## Task to complete
All records must be quoted exactly. Omit the pictures.

[Collected data]

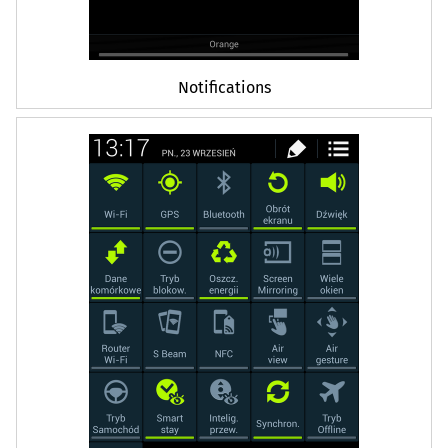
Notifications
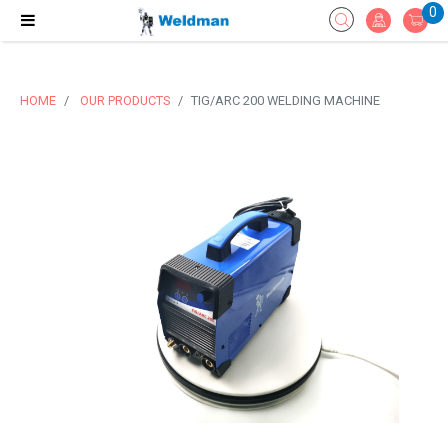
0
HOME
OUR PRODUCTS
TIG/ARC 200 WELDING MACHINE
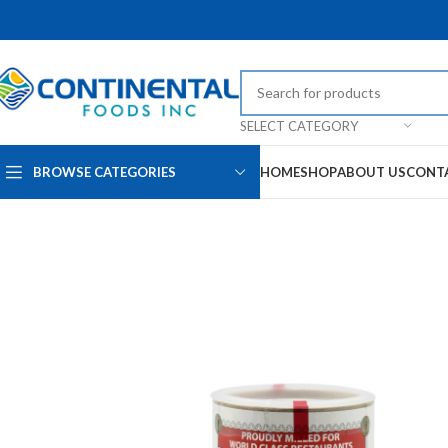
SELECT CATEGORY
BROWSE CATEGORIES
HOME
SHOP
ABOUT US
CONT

## Written solution
Notifications
0
HOME
OUR PRODUCTS
TIG/ARC 200 WELDING MACHINE
SELECT CATEGORY
BROWSE CATEGORIES
HOME
SHOP
ABOUT US
CONT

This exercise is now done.